▶ [TEXT SHOWN]:
----------

Intravascular large B cell lymphoma (IVLBCL) is a rare and aggressive extranodal large B cell lymphoma. The disease is characterised by the selective growth of lymphoma cells within the lumen of vessels,1 affecting specifically capillaries and other small vessels.2 The incidence of IVLBCL is reported to be less than one person per million.3 Neurological manifestations of IVLBCL are common; central nervous system (CNS)-related symptoms have been described to occur in 27 up to 42% of affected cases,1 4 which demonstrated that the CNS is the most frequently involved organ according to at least one case series.1 Due to the occlusion of small vessels, IVLBCL affects the CNS mainly through ischaemic injury. Most patients exhibit cognitive impairment, dementia, paralysis and visual disturbances.1 4 The clinical presentation depends on the affected location. Both meninges and all CNS regions can be involved, including the myelon. An extensive manifestation of cranial nerves was reported recently.5 Diagnostics are highly challenging. Symptoms can also be misleading: cases presented with embolic cerebral lesions, demyelinating disease, cerebral autosomal dominant arteriopathy with subcortical infarcts and leucoencephalopathy3 or early deafness.6 Mimicry of CNS vasculitis has been described several times.7 8 Interestingly, cerebral lobar haemorrhage is very rare among the presentations and is reported only infrequently.9–11

Case presentation

A woman in her late 60s presented to the emergency room with a sudden onset of palsy of the left side, including the face, arm and leg. She was in a soporous state, showed an incomplete conjugate gaze palsy to the left side and had a positive Babinski’s sign on the left side. Prior to that event, the patient’s medical history was unrevealing. There was no sign of cognitive or physical decline during the months before admission to the hospital. A CT scan of the brain revealed a large haemorrhage of the right frontoparietal lobe (figure 1A). During surgical removal of the haemorrhage, a small superficial biopsy of the haemorrhage and meninges was performed, which was suspicious for a-beta-related angiitis by histological analysis. This suspected diagnosis is based on the report of mononuclear cell infiltrates, CD4- and CD8-positive T cells and only sporadic CD20-positive B cells within the wall of vessels. Beta-amyloid was detected in the vessel’s walls in a spotted distribution. No tumour cells were reported. Conventional angiography showed normal vessels. The patient recovered quickly and regained a larger part of the activities of daily life. Further CT scans and MRI showed a marginal contrast agent enhancement and shrinking transformation of the cystic lesion ((figure 1B-D and figure 2A-D). About 3 months later, her status suddenly declined. Within the course of several days, she demonstrated reduced vigilance as a major sign. MRI showed new disseminated hyperintense T2-lesions in the left basal ganglia, brainstem and cerebellum, as well as in the hemispheres close to the cortex (figure 3). The left basal ganglia appeared swollen and showed a contrast enhancement. Considering a relapse of the initially suggested inflammatory vascular disease, intravenous high-dose corticosteroid treatment was started, which was followed by a tapering dose of oral corticosteroid treatment. In the beginning, the patient’s condition improved, but after a few weeks, vigilance decreased. Quickly, the patient needed to be transferred to the intensive care unit to receive machine ventilation. The laboratory findings included significant hyperlactataemia and hypercalcaemia. Calcium-regulating hormone balance was normal. Only a few days later, the patient needed massive blood transfusions due to haemorrhagic shock. A CT scan of the abdomen revealed a spontaneous splenic rupture and massive abdominal bleeding. The patient died shortly after.

----------

▶ [ENTRIES SUPPLIED]:
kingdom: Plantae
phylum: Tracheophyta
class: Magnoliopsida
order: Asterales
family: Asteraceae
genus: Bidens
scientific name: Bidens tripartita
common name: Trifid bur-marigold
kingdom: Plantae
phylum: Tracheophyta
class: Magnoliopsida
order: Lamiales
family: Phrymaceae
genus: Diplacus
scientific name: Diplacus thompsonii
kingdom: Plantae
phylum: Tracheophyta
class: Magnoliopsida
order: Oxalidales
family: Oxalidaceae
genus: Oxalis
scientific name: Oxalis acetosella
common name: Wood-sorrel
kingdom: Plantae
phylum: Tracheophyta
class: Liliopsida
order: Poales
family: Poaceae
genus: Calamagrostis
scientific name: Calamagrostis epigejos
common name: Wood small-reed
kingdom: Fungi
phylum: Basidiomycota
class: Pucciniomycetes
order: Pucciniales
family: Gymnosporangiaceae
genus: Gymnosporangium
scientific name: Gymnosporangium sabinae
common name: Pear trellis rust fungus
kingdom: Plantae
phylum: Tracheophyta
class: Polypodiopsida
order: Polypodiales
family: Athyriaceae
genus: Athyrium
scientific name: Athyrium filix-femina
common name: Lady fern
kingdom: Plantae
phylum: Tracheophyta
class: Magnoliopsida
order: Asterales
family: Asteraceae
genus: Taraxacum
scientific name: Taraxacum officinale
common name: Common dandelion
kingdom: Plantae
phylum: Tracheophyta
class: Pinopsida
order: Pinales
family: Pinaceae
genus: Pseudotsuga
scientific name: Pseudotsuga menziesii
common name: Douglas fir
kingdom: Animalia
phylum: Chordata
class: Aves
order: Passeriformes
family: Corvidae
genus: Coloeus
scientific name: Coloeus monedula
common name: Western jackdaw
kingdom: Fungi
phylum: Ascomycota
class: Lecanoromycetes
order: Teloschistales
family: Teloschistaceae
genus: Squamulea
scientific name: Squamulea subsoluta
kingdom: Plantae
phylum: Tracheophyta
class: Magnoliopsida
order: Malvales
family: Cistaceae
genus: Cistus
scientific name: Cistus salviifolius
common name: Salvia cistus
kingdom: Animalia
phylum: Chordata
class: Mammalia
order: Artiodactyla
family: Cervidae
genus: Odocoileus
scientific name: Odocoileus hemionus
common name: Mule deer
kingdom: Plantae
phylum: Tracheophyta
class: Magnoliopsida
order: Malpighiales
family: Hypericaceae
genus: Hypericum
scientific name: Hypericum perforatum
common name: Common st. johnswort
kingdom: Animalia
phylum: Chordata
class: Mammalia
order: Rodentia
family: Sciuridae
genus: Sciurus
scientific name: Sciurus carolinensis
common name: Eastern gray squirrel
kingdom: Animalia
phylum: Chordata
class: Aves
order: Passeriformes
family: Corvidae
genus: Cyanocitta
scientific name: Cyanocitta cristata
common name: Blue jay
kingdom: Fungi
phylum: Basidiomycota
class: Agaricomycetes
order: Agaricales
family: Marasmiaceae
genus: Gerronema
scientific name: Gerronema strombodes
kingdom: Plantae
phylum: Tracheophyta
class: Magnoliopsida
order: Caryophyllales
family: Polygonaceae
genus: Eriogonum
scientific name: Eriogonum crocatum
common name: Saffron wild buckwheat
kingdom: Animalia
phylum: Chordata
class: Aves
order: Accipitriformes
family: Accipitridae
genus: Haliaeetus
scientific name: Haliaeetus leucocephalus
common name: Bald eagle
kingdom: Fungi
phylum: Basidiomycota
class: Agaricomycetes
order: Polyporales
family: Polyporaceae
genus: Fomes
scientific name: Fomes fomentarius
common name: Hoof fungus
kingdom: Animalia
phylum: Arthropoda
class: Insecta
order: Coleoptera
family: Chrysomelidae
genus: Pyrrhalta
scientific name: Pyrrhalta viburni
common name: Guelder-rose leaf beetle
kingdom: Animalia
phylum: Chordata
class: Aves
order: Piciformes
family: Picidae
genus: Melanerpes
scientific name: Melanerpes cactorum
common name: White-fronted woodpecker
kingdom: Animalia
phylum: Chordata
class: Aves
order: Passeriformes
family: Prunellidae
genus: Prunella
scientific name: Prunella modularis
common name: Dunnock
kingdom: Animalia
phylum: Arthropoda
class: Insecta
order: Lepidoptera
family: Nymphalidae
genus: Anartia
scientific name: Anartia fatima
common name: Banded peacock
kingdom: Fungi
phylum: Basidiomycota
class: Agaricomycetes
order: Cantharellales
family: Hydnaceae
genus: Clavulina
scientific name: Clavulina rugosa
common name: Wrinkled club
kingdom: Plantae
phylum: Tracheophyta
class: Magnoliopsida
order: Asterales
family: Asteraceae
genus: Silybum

----------

▶ [LIST OF TASKS]:
#1 In the lymphoma case report, what did the CT scan of the abdomen reveal?
#2 Decide whether each statement agrees with the lymphoma case report, and support each yes or no with the deciding words of that report, quoted exactly. (a) The incidence of IVLBCL is reported to be less than one person per million. (b) Conventional angiography showed abnormal vessels. (c) Tumour cells were reported in the biopsy of the haemorrhage and meninges.

▶ [PER-TASK OUTPUTS]:
#1 A spontaneous splenic rupture and massive abdominal bleeding.

#2
(a) Yes: "The incidence of IVLBCL is reported to be less than one person per million."
(b) No: "Conventional angiography showed normal vessels."
(c) No: "No tumour cells were reported."